Introduction
Les questions d'échec scolaire et de la baisse du
niveau de l'apprenant sont largement débattues aujourd'hui dans les
milieux éducatifs du primaire et du secondaire au Cameroun. Face
à ces problèmes, le coupable est souvent rapidement
identifié par l'imaginaire populaire. C'est l'élève
d'aujourd'hui qui n'apprend pas ses leçons et qui n'est plus
appliqué ou assidu comme l'élève d'hier. Dans le cas de
l'apprentissage des langues et plus particulièrement de l'anglais qui
est la discipline qui nous concerne, des récriminations fusent chez les
enseignants qui estiment pour la plupart que les élèves refusent
d'apprendre l'anglais, tandis que la majeure partie des élèves
pensent que l'anglais est une langue difficile et disent n'y rien comprendre ou
pas grand chose. Cette tendance négative est régulièrement
confirmée par les statistiques de résultats scolaires qui sont
globalement mauvais.
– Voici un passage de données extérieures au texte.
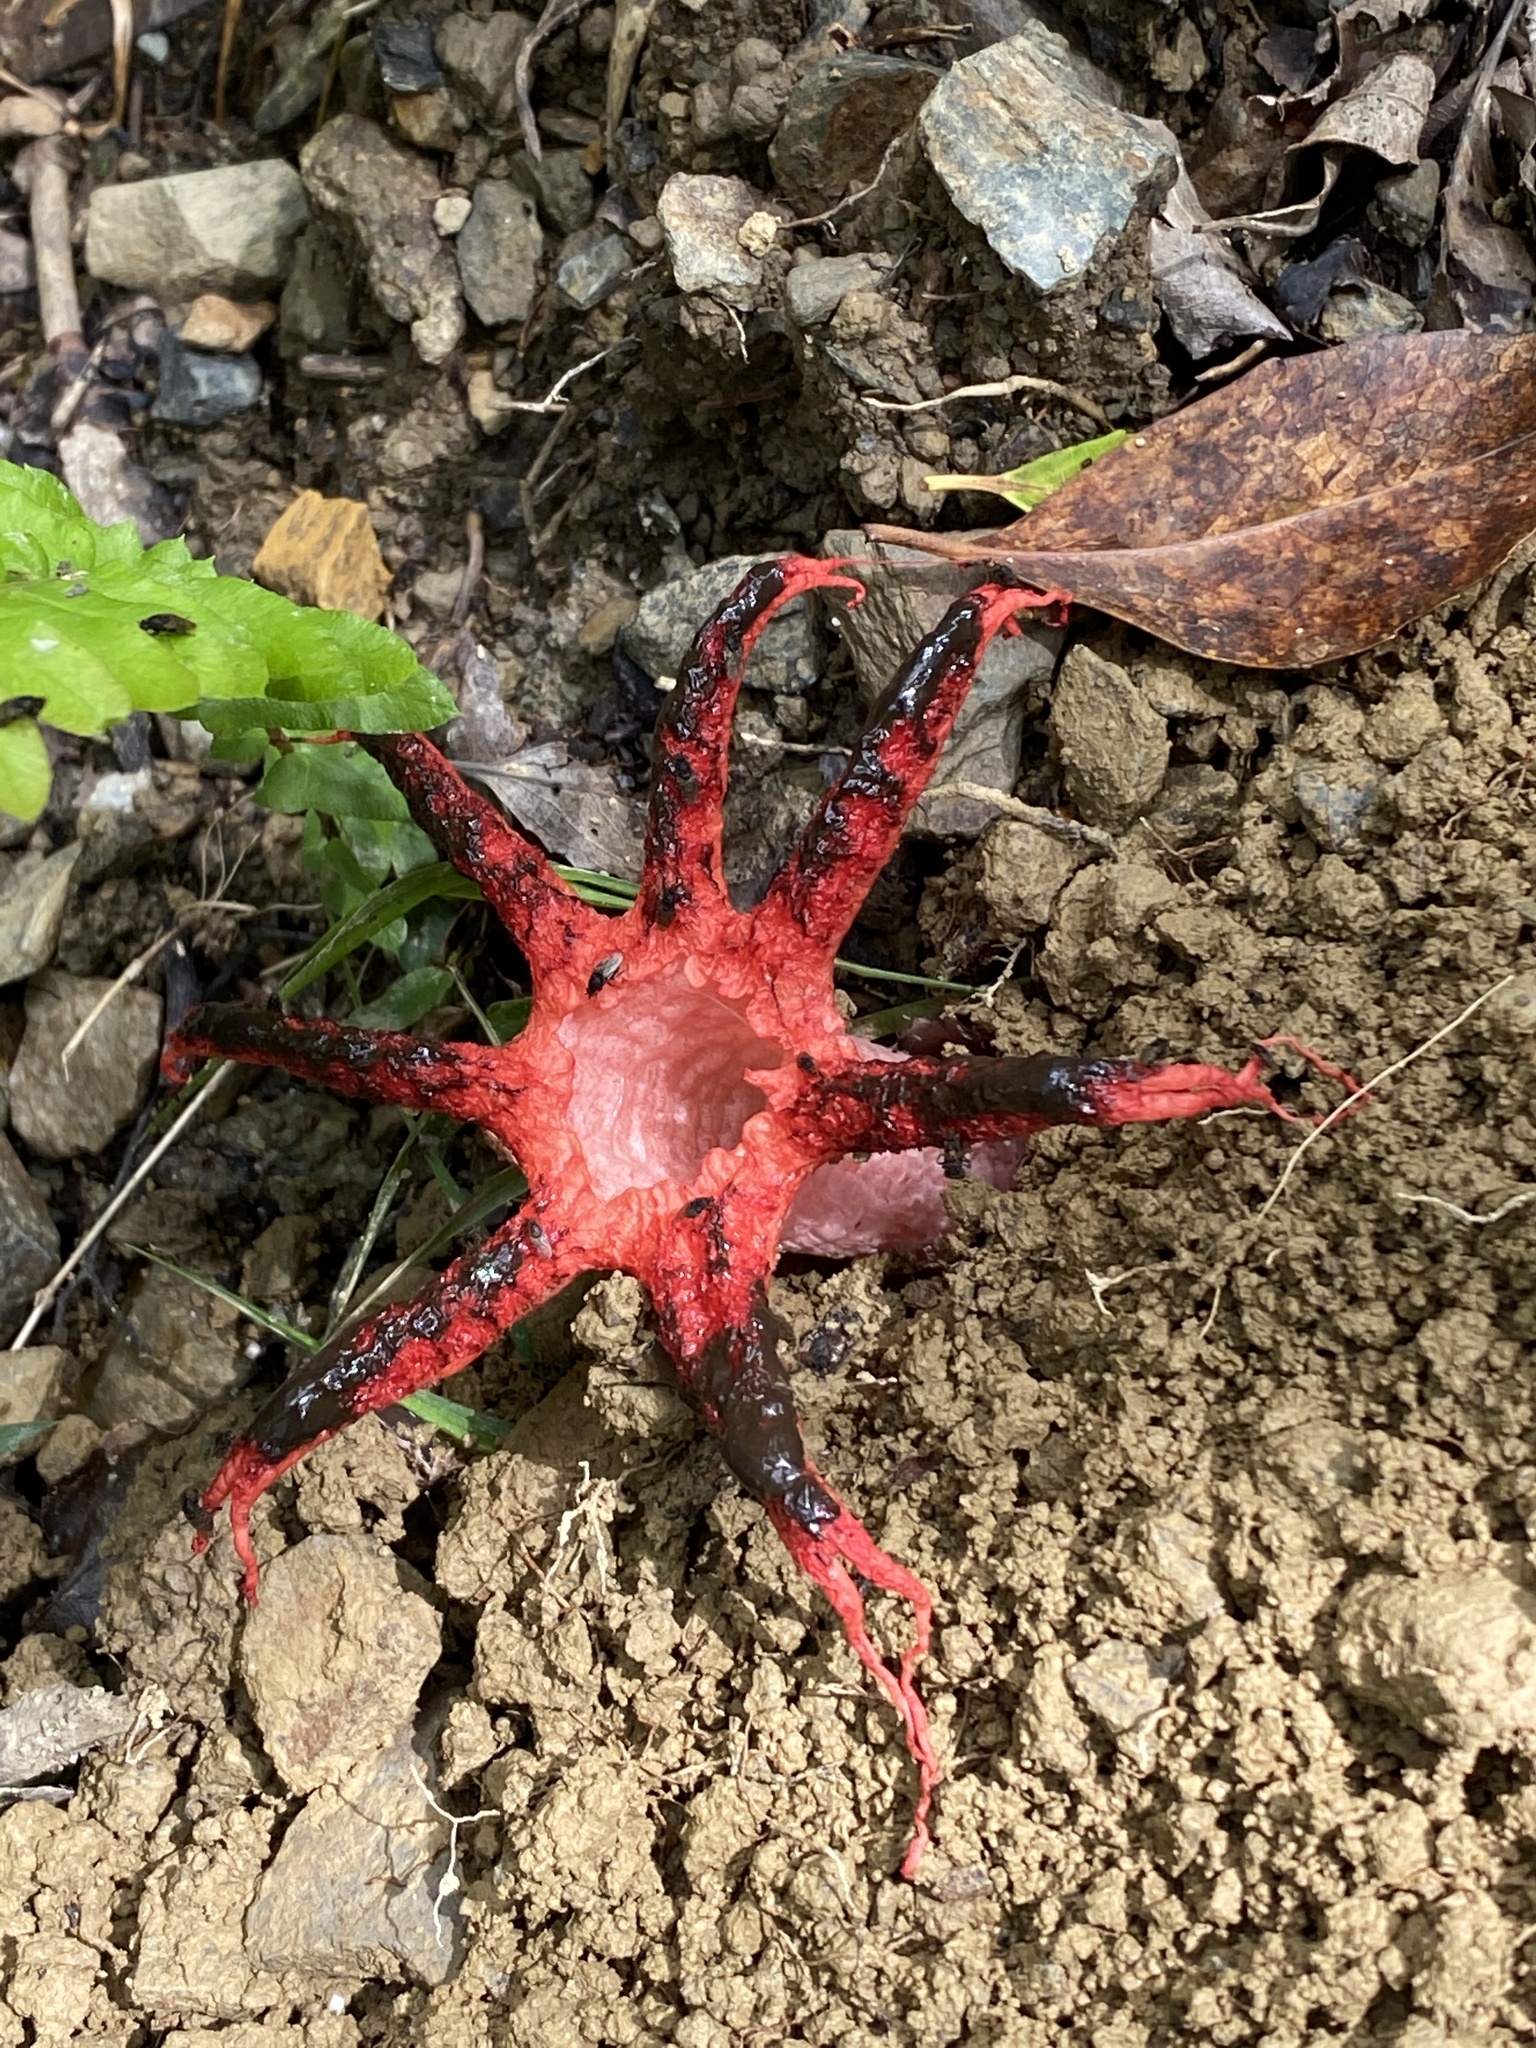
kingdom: Fungi
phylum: Basidiomycota
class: Agaricomycetes
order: Phallales
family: Phallaceae
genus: Clathrus
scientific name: Clathrus archeri
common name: Devil's fingers
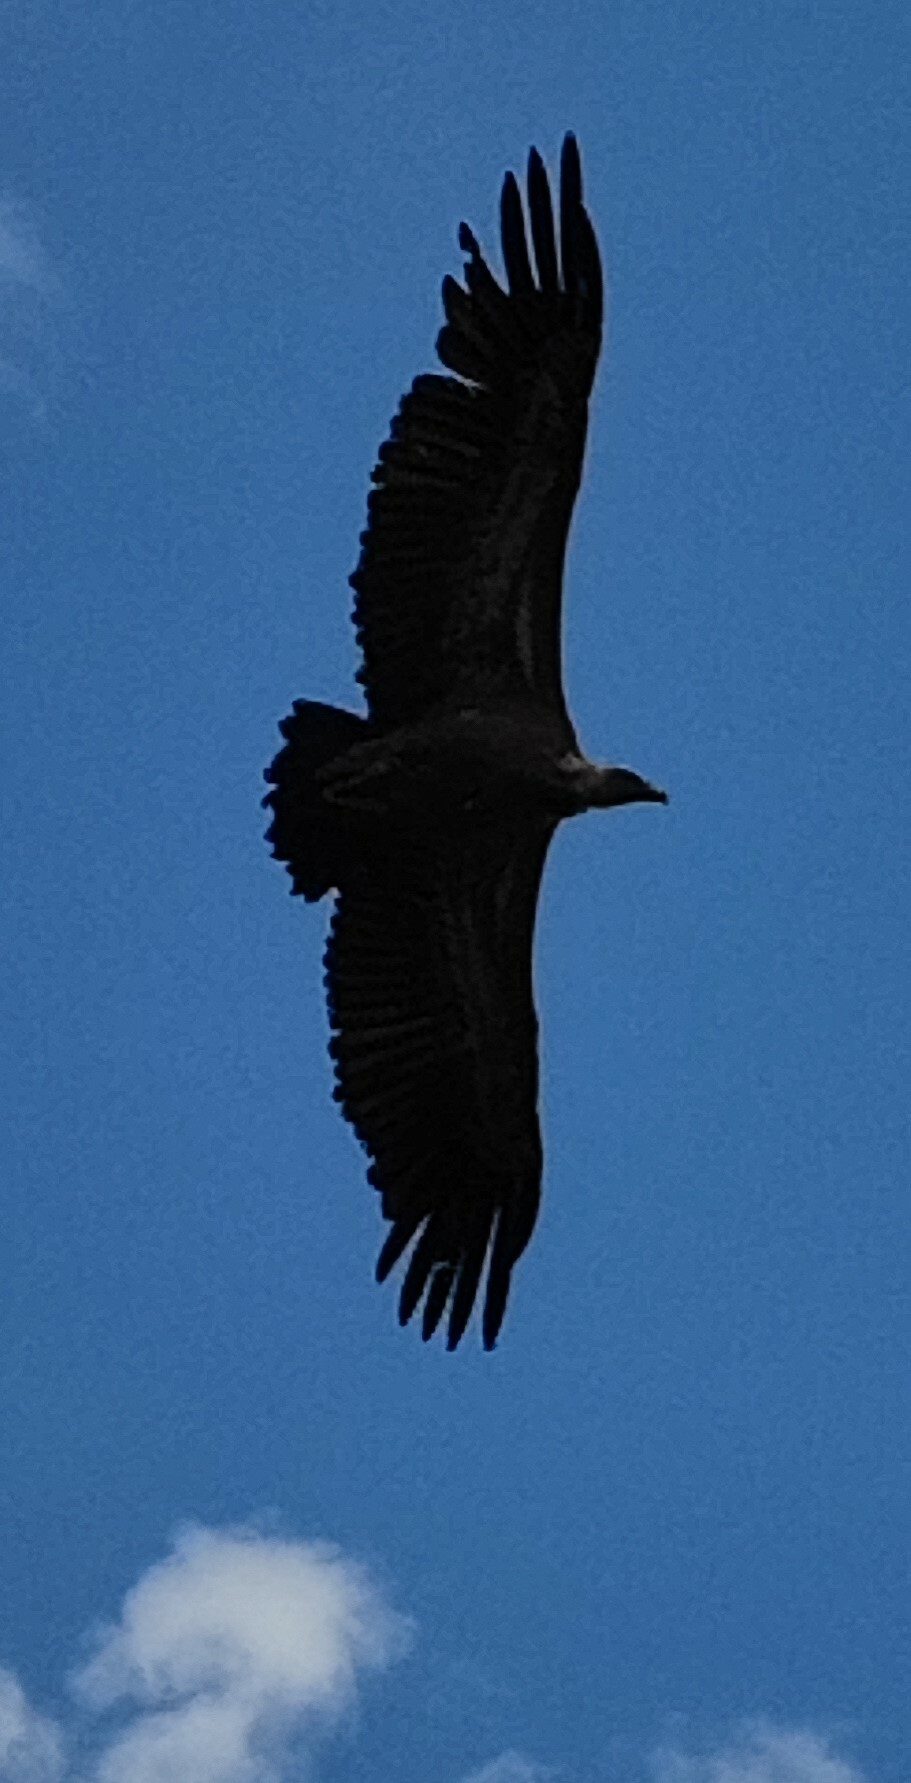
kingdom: Animalia
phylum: Chordata
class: Aves
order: Accipitriformes
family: Accipitridae
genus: Gyps
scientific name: Gyps fulvus
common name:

Face à ces remarques convergentes sur les
performances médiocres et même faibles de nos apprenants, nous
nous sommes intéressés à la notion de
représentation en lien avec l'apprentissage d'une langue. Selon
Castellotti (2002), les représentations sont « des images que
se forgent les apprenants des langues qu'ils pratiquent, des locuteurs de ces
langues et des pays où elles sont pratiquées. » Ces
images qui sont des entités capables d'être modifiées,
peuvent être « soit valorisantes soit inhibantes
vis-à-vis de l'apprentissage lui-même ». Pour soutenir
cet argument, elle invoque les travaux menés par certains chercheurs
à l'instar de Perrefort cité par Castellotti (2002 :11) qui
montre qu'il existe une « corrélation forte entre l'image qu'un
apprenant s'est forgé d'un pays et les représentations qu'il
construit à propos de son propre apprentissage de la langue de ce pays
». Une image négative du pays ou se parle la langue
correspondrait à la vision d'un apprentissage difficile et
insatisfaisant de cette langue ; Berger toujours cité par Castellotti
(2002 :11) mentionne l'attitude des lycéens qui changent de
représentations envers la Grande-Bretagne une fois qu'ils ont
effectué le voyage qui les met en contact avec les anglophones. A cela
s'ajoutent Muller et Pietro (2007), qui analysent une recherche entreprise par
l'Institut de recherche et de documentation pédagogiques en relation
avec l'Unesco pour confirmer cette hypothèse du lien entre
représentations et apprentissage. C'est ce postulat qui nous a
amené à jeter un regard épistémologique sur le lien
qui unit les représentations de nos élèves et leur
apprentissage de l'anglais dans le contexte plurilingue du lycée
d'Ebolowa pour tenter de comprendre comment ils se représentent cette
langue et comment ces représentations influent sur leur apprentissage.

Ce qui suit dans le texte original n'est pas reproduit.